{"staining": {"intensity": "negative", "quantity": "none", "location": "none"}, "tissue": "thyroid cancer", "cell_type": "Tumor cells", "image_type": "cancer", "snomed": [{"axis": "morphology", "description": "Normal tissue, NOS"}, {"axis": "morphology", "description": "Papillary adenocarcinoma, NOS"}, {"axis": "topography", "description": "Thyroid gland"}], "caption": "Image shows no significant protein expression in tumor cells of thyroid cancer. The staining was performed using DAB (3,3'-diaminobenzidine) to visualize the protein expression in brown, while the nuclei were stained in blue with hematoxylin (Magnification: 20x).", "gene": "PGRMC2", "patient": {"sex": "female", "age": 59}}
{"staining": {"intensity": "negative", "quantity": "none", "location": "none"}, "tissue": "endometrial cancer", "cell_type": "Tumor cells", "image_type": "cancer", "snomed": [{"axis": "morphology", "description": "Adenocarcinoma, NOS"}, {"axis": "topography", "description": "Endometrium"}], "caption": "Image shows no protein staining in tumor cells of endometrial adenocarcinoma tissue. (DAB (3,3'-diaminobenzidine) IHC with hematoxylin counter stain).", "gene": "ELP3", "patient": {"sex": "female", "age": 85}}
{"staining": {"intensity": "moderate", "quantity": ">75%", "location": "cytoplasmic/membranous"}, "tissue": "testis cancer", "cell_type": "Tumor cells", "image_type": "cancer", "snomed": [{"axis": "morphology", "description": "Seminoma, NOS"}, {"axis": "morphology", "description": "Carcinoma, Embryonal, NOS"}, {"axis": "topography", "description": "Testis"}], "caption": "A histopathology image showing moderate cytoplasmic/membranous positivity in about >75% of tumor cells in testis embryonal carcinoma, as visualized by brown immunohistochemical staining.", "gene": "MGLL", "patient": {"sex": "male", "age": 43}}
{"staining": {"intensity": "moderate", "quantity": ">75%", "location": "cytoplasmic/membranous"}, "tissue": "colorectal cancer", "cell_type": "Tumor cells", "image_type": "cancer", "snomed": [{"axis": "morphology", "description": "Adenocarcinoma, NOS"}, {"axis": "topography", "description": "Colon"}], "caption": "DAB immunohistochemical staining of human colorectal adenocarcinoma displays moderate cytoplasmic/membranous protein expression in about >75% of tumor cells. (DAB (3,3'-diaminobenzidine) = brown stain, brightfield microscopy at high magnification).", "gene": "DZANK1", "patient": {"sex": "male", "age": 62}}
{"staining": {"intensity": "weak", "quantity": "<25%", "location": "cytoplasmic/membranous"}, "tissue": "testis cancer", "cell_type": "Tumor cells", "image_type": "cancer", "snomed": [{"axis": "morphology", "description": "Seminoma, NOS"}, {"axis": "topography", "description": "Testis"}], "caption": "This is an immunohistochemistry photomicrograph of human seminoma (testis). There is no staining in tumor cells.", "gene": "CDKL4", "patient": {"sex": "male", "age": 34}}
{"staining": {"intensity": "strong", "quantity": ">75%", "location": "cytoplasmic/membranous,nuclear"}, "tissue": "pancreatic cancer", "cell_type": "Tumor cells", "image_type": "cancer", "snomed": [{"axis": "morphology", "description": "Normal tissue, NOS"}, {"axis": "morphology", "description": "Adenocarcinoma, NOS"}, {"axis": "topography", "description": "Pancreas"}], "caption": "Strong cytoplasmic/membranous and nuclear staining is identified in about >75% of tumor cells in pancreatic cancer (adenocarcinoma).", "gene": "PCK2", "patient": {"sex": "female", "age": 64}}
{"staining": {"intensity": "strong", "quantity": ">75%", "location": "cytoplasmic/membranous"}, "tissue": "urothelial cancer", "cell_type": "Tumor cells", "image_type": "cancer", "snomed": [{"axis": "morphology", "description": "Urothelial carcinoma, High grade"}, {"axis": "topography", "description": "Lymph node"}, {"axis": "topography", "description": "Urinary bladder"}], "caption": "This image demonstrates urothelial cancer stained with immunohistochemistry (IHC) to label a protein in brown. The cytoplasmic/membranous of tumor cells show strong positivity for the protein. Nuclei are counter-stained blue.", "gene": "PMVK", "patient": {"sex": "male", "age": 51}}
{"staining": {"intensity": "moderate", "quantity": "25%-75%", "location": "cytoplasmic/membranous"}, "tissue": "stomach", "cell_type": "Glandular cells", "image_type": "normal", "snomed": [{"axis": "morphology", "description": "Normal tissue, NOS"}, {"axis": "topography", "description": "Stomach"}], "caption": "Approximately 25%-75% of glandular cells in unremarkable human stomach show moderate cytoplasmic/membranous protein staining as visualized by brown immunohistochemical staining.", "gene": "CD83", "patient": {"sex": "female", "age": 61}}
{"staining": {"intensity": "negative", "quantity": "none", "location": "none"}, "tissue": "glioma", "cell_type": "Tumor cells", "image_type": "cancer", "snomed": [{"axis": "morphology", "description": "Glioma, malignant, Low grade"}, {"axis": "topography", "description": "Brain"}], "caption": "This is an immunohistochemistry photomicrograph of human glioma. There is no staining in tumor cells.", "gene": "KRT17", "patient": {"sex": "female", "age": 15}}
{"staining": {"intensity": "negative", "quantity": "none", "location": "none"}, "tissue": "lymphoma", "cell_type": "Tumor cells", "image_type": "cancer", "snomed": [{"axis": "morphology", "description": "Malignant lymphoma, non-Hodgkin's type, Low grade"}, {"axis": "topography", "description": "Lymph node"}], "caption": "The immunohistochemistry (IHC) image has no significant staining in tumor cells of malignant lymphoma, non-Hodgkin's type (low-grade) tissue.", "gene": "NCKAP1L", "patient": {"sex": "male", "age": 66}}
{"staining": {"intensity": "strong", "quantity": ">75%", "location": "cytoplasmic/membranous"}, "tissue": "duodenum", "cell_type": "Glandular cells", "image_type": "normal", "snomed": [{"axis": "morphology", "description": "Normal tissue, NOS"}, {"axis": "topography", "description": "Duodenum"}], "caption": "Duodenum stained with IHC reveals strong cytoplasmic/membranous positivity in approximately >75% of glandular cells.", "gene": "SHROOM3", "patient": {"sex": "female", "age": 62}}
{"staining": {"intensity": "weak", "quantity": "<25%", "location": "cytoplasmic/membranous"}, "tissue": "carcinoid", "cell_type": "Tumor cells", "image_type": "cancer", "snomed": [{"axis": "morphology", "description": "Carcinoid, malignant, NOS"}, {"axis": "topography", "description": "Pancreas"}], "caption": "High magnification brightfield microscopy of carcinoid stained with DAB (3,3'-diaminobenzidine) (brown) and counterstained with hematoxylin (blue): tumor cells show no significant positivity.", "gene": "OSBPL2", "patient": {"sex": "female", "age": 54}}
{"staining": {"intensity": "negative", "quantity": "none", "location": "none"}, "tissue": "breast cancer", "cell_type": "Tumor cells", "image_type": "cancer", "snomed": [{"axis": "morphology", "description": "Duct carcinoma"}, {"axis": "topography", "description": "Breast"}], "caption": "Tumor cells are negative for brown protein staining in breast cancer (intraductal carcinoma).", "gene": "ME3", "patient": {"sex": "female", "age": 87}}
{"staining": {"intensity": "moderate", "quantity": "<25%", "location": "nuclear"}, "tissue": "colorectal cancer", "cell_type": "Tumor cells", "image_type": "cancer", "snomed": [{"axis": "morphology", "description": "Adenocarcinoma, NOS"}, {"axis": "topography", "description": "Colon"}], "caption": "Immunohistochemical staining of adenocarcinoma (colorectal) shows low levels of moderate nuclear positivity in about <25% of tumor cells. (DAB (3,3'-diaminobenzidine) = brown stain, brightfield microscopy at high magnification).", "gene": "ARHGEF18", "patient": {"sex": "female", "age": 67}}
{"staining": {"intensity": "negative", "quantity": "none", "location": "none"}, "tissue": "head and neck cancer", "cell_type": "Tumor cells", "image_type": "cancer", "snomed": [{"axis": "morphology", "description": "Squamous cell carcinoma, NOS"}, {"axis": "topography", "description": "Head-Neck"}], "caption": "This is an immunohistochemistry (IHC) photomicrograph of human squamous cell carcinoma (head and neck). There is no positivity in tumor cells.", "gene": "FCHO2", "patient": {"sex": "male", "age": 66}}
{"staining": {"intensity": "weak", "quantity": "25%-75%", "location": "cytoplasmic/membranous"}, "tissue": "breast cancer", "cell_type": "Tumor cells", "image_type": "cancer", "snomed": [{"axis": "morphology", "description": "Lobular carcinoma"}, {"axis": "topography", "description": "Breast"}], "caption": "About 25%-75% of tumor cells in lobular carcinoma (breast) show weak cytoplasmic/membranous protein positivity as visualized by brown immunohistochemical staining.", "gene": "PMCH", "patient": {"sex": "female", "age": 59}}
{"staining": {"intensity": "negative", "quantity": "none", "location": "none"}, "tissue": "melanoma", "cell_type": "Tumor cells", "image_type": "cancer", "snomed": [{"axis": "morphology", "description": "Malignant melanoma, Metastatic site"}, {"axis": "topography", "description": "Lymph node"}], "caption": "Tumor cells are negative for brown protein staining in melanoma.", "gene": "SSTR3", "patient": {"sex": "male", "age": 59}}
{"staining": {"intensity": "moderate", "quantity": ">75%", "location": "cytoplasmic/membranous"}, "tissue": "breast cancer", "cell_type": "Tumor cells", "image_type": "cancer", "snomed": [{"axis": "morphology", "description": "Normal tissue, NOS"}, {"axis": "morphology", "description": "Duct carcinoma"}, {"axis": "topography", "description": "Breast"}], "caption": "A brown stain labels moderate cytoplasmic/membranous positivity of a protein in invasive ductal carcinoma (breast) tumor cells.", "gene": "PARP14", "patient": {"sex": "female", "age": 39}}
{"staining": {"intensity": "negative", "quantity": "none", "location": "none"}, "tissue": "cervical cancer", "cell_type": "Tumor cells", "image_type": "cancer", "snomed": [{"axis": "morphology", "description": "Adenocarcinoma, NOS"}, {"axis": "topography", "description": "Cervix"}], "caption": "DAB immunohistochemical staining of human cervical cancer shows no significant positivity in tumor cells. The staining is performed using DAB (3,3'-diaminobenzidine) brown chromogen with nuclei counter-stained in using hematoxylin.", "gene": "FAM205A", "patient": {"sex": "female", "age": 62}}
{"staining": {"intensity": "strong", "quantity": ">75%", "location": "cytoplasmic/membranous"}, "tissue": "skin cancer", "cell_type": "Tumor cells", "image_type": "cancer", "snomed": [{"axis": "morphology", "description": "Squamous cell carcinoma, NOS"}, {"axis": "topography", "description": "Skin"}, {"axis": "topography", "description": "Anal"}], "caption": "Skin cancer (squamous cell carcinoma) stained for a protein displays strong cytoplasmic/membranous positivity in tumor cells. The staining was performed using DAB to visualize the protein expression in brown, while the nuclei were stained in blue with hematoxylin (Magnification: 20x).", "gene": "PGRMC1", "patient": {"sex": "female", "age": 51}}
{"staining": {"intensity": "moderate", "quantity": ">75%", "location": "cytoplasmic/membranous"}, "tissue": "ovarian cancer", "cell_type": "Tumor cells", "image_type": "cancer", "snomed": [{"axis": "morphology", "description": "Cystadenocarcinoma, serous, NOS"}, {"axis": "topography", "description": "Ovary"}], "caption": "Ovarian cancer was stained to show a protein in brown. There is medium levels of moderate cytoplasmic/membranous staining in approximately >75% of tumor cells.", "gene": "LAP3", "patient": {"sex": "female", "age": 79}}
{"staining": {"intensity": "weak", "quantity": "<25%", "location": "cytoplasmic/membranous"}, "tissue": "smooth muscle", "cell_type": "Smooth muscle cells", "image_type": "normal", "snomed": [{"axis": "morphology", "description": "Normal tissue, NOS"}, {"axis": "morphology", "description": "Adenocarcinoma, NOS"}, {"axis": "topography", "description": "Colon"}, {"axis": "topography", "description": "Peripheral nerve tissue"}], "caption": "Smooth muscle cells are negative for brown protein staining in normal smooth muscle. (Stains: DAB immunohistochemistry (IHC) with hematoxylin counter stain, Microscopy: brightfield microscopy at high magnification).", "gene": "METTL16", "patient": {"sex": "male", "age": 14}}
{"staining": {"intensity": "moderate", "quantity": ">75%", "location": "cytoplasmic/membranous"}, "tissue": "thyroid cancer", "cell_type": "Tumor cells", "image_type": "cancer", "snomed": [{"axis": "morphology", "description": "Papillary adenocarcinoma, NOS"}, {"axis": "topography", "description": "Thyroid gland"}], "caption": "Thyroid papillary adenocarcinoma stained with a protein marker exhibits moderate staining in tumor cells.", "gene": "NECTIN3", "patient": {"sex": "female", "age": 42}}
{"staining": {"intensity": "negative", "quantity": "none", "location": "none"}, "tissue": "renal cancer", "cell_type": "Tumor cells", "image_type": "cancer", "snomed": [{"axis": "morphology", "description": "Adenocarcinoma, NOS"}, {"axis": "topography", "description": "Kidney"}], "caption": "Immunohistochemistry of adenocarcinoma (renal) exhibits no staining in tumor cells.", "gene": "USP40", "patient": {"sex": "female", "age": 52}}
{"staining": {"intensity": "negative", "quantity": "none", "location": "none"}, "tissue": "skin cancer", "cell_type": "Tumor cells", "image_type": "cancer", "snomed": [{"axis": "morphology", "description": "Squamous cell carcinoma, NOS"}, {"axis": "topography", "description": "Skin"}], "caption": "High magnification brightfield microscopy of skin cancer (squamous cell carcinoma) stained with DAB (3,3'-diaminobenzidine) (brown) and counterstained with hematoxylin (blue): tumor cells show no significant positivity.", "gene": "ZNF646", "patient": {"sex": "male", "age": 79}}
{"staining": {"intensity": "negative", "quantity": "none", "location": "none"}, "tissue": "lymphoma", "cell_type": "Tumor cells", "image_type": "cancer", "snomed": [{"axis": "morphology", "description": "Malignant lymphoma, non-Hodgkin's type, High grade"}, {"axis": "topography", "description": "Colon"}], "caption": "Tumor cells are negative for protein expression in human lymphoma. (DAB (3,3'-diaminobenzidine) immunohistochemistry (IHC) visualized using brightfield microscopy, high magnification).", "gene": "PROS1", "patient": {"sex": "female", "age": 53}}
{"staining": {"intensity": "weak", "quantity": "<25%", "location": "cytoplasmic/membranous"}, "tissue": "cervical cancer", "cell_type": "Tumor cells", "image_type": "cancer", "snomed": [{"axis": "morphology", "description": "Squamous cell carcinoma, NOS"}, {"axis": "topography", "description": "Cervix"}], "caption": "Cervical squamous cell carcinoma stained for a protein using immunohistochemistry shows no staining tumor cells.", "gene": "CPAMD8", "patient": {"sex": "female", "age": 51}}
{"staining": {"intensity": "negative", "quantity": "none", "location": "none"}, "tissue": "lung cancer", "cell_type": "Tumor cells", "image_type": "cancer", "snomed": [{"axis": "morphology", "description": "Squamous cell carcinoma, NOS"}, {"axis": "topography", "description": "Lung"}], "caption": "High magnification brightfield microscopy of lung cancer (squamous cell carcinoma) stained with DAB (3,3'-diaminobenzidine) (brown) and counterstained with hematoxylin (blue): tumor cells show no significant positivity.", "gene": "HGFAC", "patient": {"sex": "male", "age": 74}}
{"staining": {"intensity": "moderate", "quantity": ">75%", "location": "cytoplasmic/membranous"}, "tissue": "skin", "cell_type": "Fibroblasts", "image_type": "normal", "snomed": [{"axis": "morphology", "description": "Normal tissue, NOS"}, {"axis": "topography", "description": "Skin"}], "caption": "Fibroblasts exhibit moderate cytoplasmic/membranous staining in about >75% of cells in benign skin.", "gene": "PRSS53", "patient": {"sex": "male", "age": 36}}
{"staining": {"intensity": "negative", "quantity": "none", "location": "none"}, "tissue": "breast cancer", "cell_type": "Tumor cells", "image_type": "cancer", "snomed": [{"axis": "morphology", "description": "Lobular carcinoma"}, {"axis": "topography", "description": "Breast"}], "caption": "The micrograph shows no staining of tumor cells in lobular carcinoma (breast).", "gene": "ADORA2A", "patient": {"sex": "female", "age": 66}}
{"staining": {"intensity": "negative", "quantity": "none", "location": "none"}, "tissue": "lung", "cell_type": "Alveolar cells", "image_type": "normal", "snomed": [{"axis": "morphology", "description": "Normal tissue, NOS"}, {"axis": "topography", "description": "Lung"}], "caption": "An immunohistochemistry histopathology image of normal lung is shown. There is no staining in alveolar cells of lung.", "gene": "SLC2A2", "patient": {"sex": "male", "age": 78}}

_TASK PROMPT_.
In the listing above, locate the line containing "brown stain labels" and the line containing "of human cervical". Extract those two lines and every line between them, exactly as written, and only those.

_RESPONSE_.
{"staining": {"intensity": "moderate", "quantity": ">75%", "location": "cytoplasmic/membranous"}, "tissue": "breast cancer", "cell_type": "Tumor cells", "image_type": "cancer", "snomed": [{"axis": "morphology", "description": "Normal tissue, NOS"}, {"axis": "morphology", "description": "Duct carcinoma"}, {"axis": "topography", "description": "Breast"}], "caption": "A brown stain labels moderate cytoplasmic/membranous positivity of a protein in invasive ductal carcinoma (breast) tumor cells.", "gene": "PARP14", "patient": {"sex": "female", "age": 39}}
{"staining": {"intensity": "negative", "quantity": "none", "location": "none"}, "tissue": "cervical cancer", "cell_type": "Tumor cells", "image_type": "cancer", "snomed": [{"axis": "morphology", "description": "Adenocarcinoma, NOS"}, {"axis": "topography", "description": "Cervix"}], "caption": "DAB immunohistochemical staining of human cervical cancer shows no significant positivity in tumor cells. The staining is performed using DAB (3,3'-diaminobenzidine) brown chromogen with nuclei counter-stained in using hematoxylin.", "gene": "FAM205A", "patient": {"sex": "female", "age": 62}}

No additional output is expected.